Mettendoli in relazione con i territori delle diocesi italiane, ci siamo resi conto che ci sono oltre 75 diocesi che insistono su terreni inquinati. La nostra azione parte non solo da questi tre casi clamorosi e conosciuti; ma il nostro percorso nei prossimi anni proseguirà, andando a conoscere e a capire il motivo per cui questi territori sono stati inquinati. Normalmente non sono mai situazioni colpose: in molti casi incontriamo situazioni dolose, cioè sono stati buttati deliberatamente nella terra o nell’acqua sostanze inquinanti sapendo che erano inquinanti. Ciò comporta responsabilità diretta. Averne coscienza insieme aiuta anche a far crescere una coscienza comune”.

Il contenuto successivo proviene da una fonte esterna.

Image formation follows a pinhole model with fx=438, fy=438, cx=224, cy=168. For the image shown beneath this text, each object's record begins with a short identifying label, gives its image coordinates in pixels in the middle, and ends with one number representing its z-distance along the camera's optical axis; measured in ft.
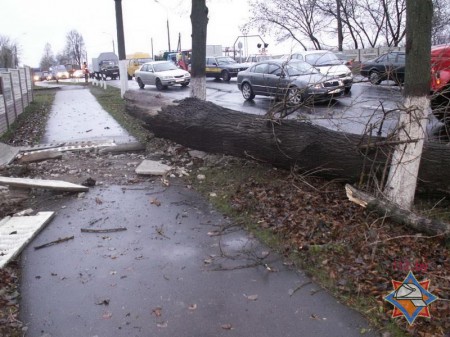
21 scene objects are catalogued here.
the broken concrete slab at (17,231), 14.75
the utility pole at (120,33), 59.67
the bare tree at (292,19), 144.56
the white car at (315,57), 61.00
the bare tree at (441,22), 107.34
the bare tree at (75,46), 355.97
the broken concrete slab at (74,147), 30.99
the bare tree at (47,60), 399.38
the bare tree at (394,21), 120.71
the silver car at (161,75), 82.69
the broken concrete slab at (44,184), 21.15
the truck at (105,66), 139.95
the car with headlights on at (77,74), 189.88
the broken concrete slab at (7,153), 26.91
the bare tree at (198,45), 35.68
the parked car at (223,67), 92.73
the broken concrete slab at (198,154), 26.63
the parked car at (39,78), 202.88
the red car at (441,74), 24.15
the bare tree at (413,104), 14.85
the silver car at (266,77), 47.61
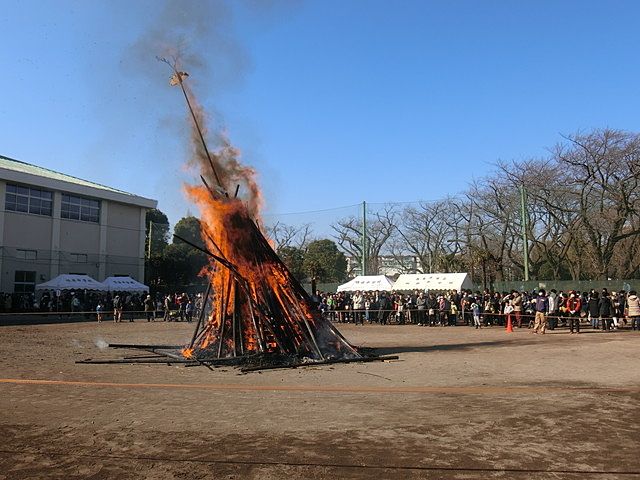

Il messaggio della Cei ribadisce la tutela della salute e del lavoro con particolare riguardo ai giovani: cosa possono fare le comunità cristiane?

“Occorre ‘sognare’ un nuovo modo di economia, come insegnato dall’ ‘economia di Francesco’, favorendo opportunità lavorative per i giovani nella logica dell’ecologia integrale di ‘Laudato sì’. Abbiamo bisogno dell’alleanza tra l’economia, la finanza, la politica, la cultura per costruire reti di accompagnamento per i giovani. Vorremmo che le comunità cristiane fossero sempre più luoghi di incontro e di ascolto, soprattutto dei giovani e delle loro aspirazioni, dei loro sogni, come anche delle difficoltà che essi si trovano ad affrontare”.